The best that can be said about Trump’s Gaza plan is that it is a brazen opening gambit that shakes up conventional, stale and failed thinking on Gaza and pressures Arab states to confront their hypocrisy of the fate of Palestinians. These are not bad things. But, sadly, they are the only positive aspects of a presidential thought-bubble, which appears to have been embraced by no one except Israeli far-right leaders and settlers who would love nothing more than the complete expulsion of Palestinians from the Middle East.
The political costs of Trump’s Gaza proposal far outweigh any benefits. By failing – inexplicably – to clarify whether the removal of people from Gaza would be voluntary or forced, the President has exposed the US to claims that it seeks to use force, thereby perpetuating ethnic cleansing in clear breach of international law and decent international behaviour.
It is inconceivable that the US would seek to forcibly remove some two million Palestinians from Gaza, so why didn’t Trump make it clear that he was calling for Palestinians to leave Gaza voluntarily?

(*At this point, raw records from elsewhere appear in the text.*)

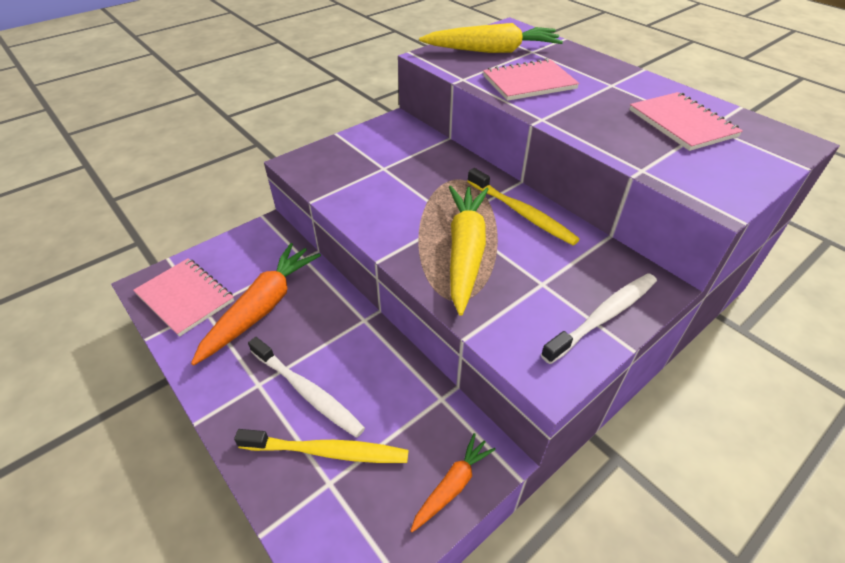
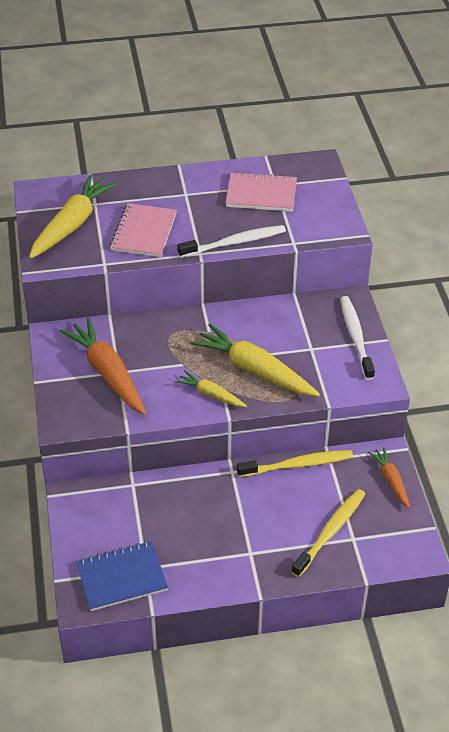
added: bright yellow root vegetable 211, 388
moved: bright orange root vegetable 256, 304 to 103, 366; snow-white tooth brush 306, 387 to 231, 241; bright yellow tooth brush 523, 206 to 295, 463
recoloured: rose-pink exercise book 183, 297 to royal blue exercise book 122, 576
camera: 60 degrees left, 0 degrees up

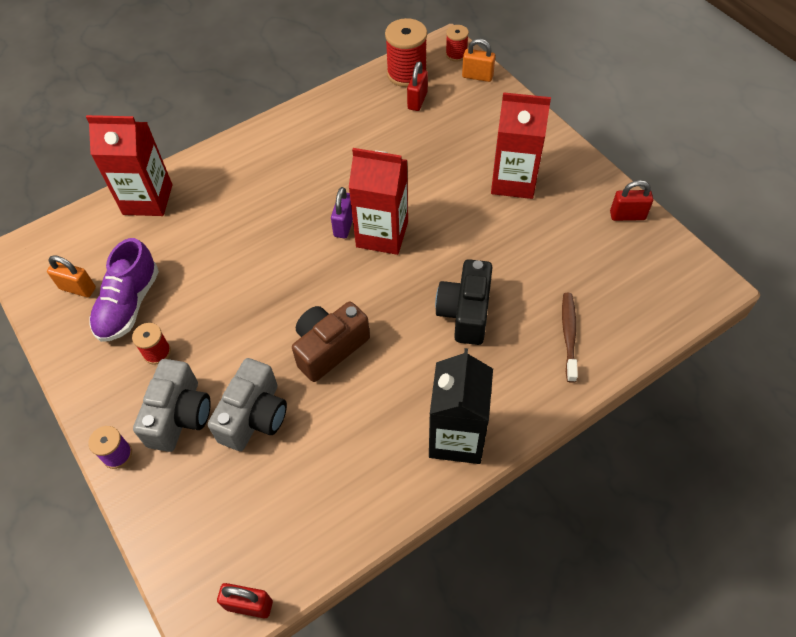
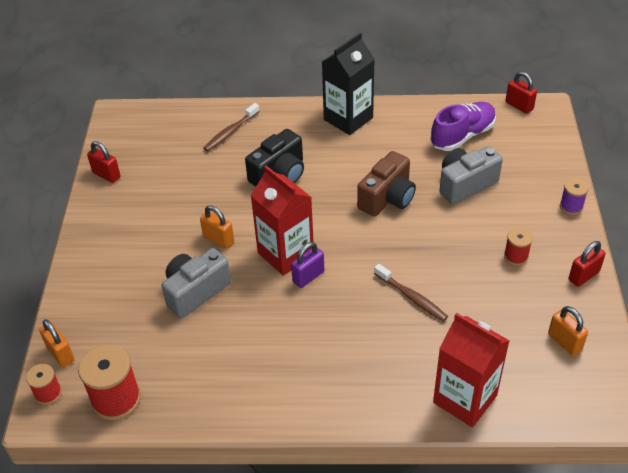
removed: red milk carton 521, 145
added: bright orange small lock 217, 227; russet tooth brush 411, 293
moved: royal purple shoe 124, 290 to 463, 126; gray photo camera 172, 405 to 196, 283; red small lock 417, 86 to 587, 264
turned: russet photo camera 331, 341 = 386, 184 45 degrees counterclockwise
camera: 145 degrees left, 10 degrees down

By also claiming he wanted these departures to be permanent, he fundamentally misjudged the history of the region, ignoring the deep-seated Palestinian attachment to a homeland. Through real-estate eyes, he made the mistaken assumption that for most Gazans a safer existence in a foreign country with a nice home would outweigh the importance of Palestinian self-identity.
This misjudgment has angered the Arab world and has put at risk Trump’s hopes of striking a historic deal with Saudi Arabia to normalise relations with Israel.

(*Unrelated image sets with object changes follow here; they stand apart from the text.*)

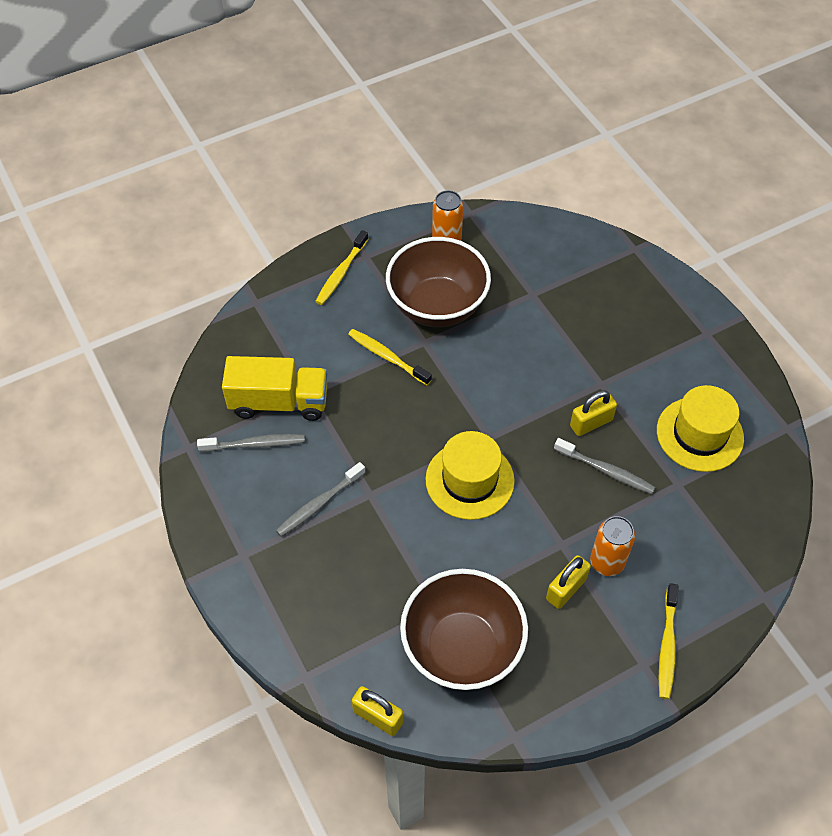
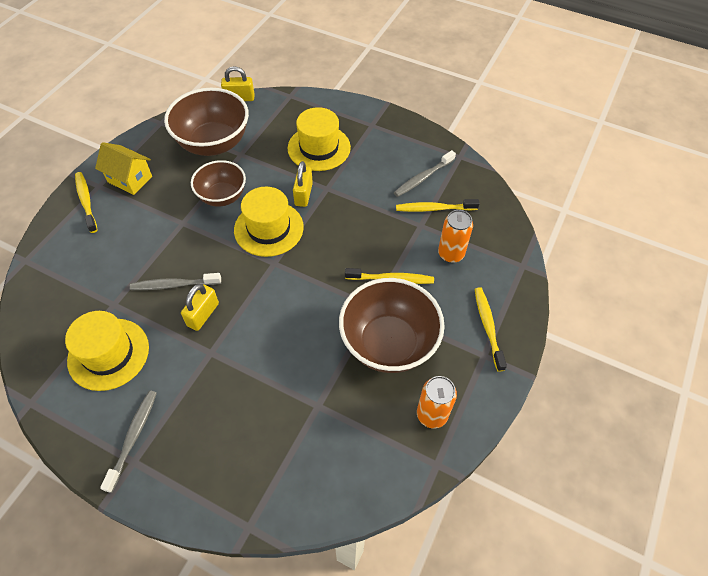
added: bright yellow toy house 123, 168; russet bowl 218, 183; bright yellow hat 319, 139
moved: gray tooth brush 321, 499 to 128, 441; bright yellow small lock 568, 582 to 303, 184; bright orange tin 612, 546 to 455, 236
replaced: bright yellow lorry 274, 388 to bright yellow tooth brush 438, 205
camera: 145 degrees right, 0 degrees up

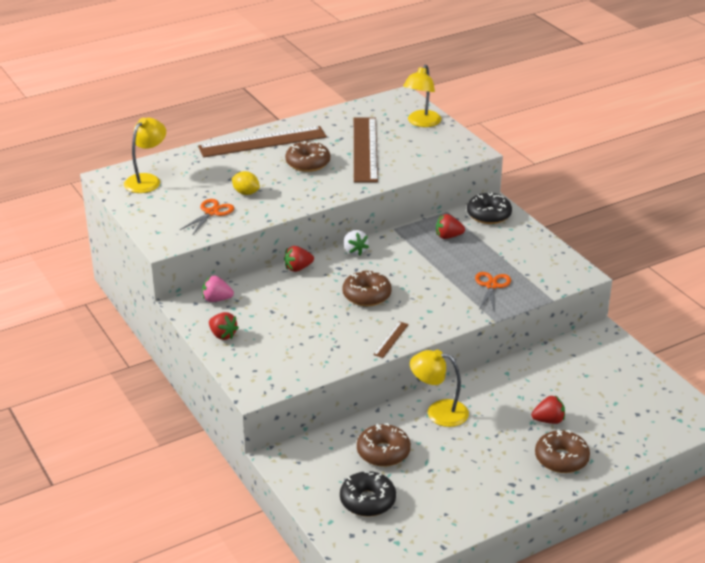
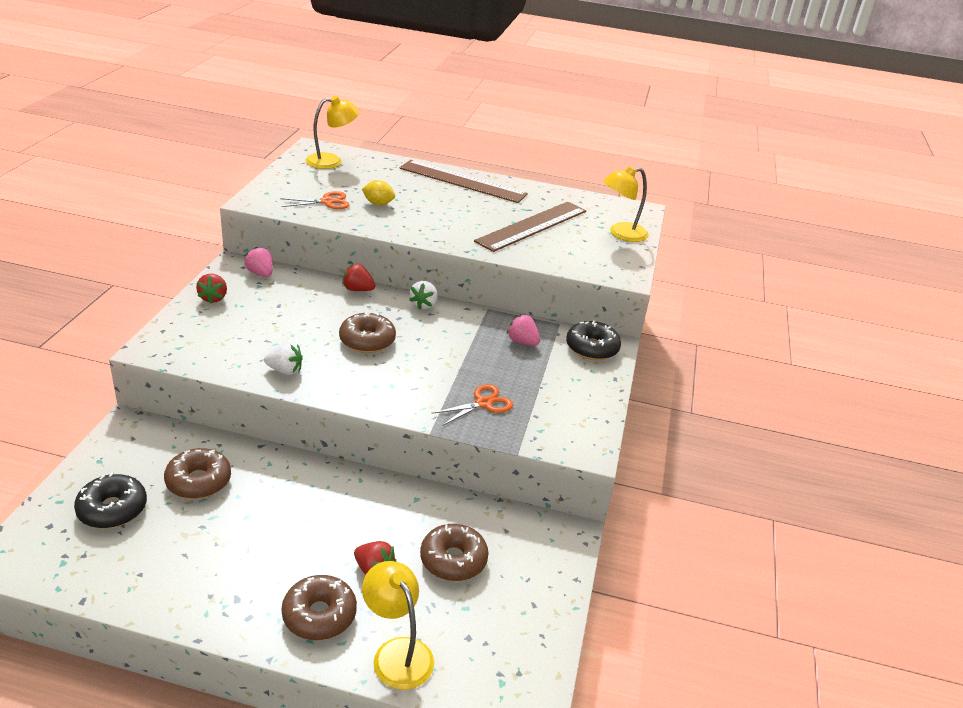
removed: russet ruler 391, 339
added: snow-white berry 283, 358
moved: russet glazed donut 307, 156 to 454, 552; bright yellow desk lamp 439, 388 to 398, 625
recoloured: red berry 450, 226 to rose-pink berry 523, 330
turned: bright yellow lemon 246, 183 = 378, 192 60 degrees counterclockwise
camera: 40 degrees right, 0 degrees up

What’s more, by claiming, with no legal basis, that America would take ownership of Gaza, Trump undermines the notion of sovereignty around the world. It makes it harder for the US to take the moral high ground when criticising Russian leader Vladimir Putin’s invasion of Ukraine, or when warning China’s Xi Jinping that any move to forcibly take Taiwan would be a breach of international norms and morals.

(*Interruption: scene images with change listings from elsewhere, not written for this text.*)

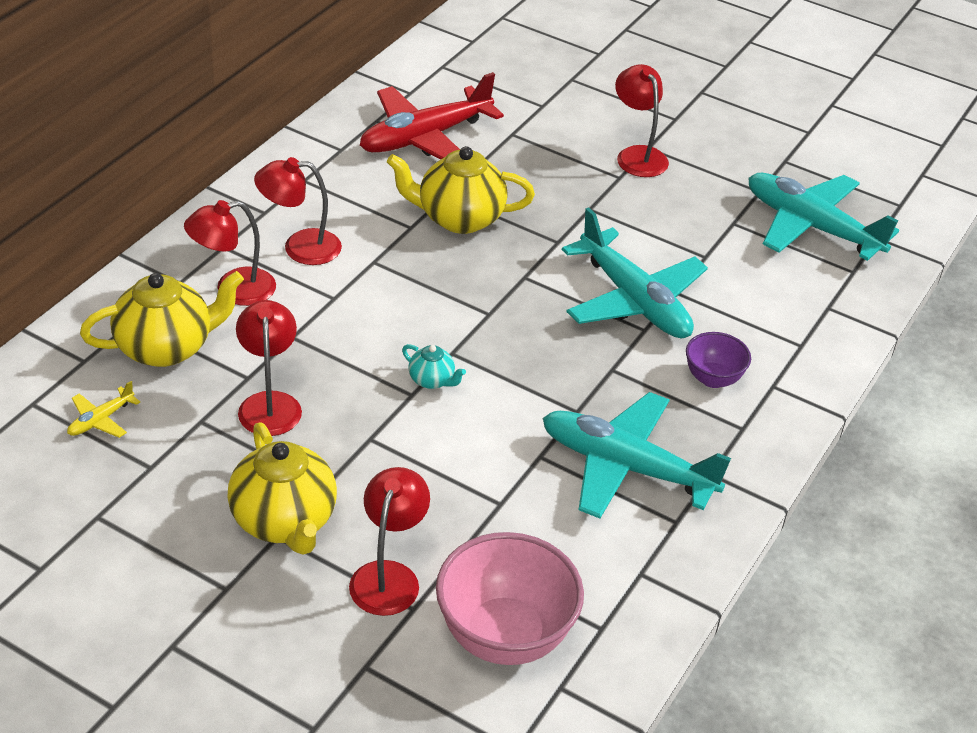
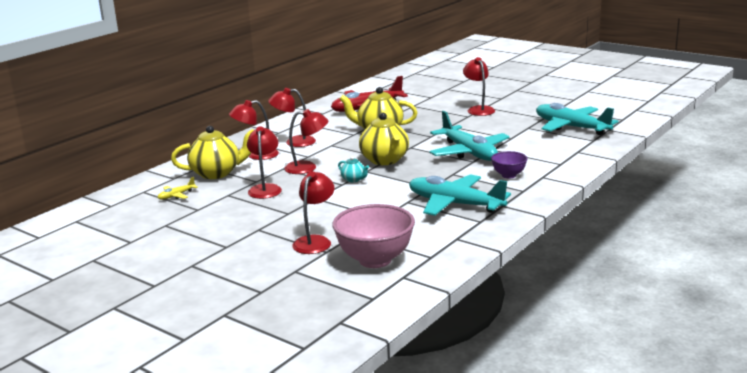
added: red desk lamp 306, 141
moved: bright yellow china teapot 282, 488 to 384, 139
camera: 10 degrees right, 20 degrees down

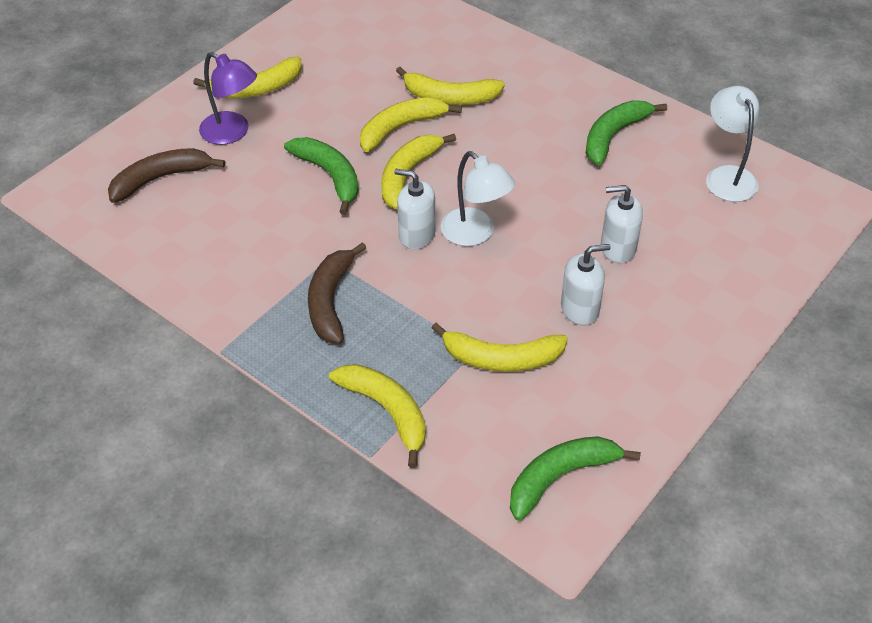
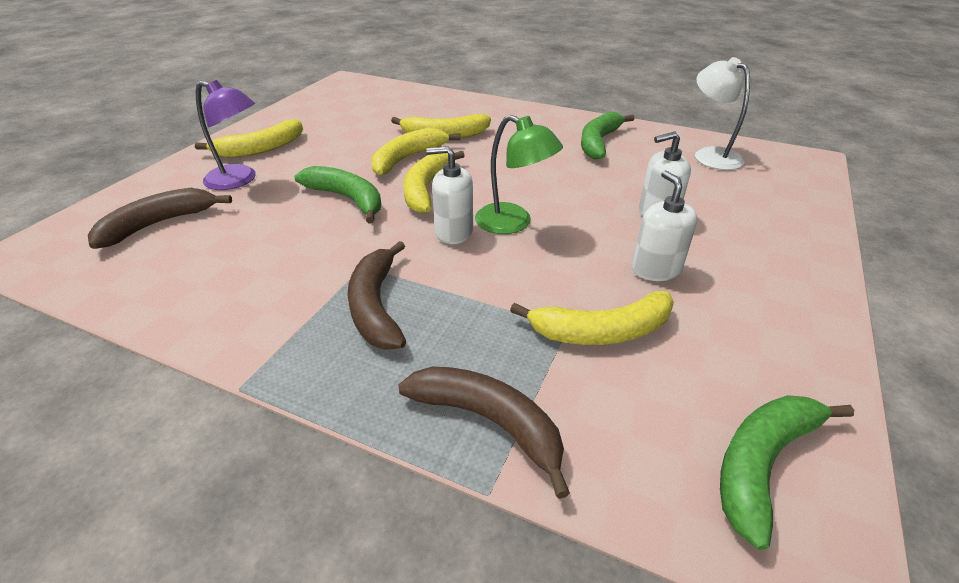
recoloured: bright yellow toy banana 377, 416 to russet toy banana 484, 433; snow-white desk lamp 478, 198 to leaf-green desk lamp 519, 174
turned: snow-white pump bottle 586, 285 = 664, 225 75 degrees counterclockwise
camera: 15 degrees left, 10 degrees down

What is most surprising about Trump’s Gaza plan is that it goes against everything he campaigned for in promising not to embroil the US in new conflicts in the Middle East, at a potential cost of the lives of US troops.
It’s not surprising to see that even Trump’s fellow Republicans are uneasy with this plan.
And who did Trump think was going to pay for the rebuilding of Gaza?
Trump said the US would own Gaza and lead the rebuilding of it. Yet a day later the White House said no US money would be used to rebuild the enclave.
The only way Trump was ever going to convince Arab nations to accept huge numbers of Palestinians was by paying them a tonne of money and other enticements to do so. If that is not forthcoming, then they are hardly likely to overturn their strident opposition to the idea.
However, Trump’s unconventional thinking on the Middle East should not always be criticised simply because it is unconventional. He has foreign policy successes to his name because of it, including the 2020 Abraham Accords that normalised Israel’s relations with several Middle East countries.
Trump has also been quicker than the Democrats to understand the dark heart of Iran’s ruling mullahs and the need to keep maximum pressure on Tehran. But with his Gaza proposal, he has miscalculated. The challenge now will be to massage this unworkable idea into something more practical that can eventually be used constructively to help set Gaza on its long path to recovery.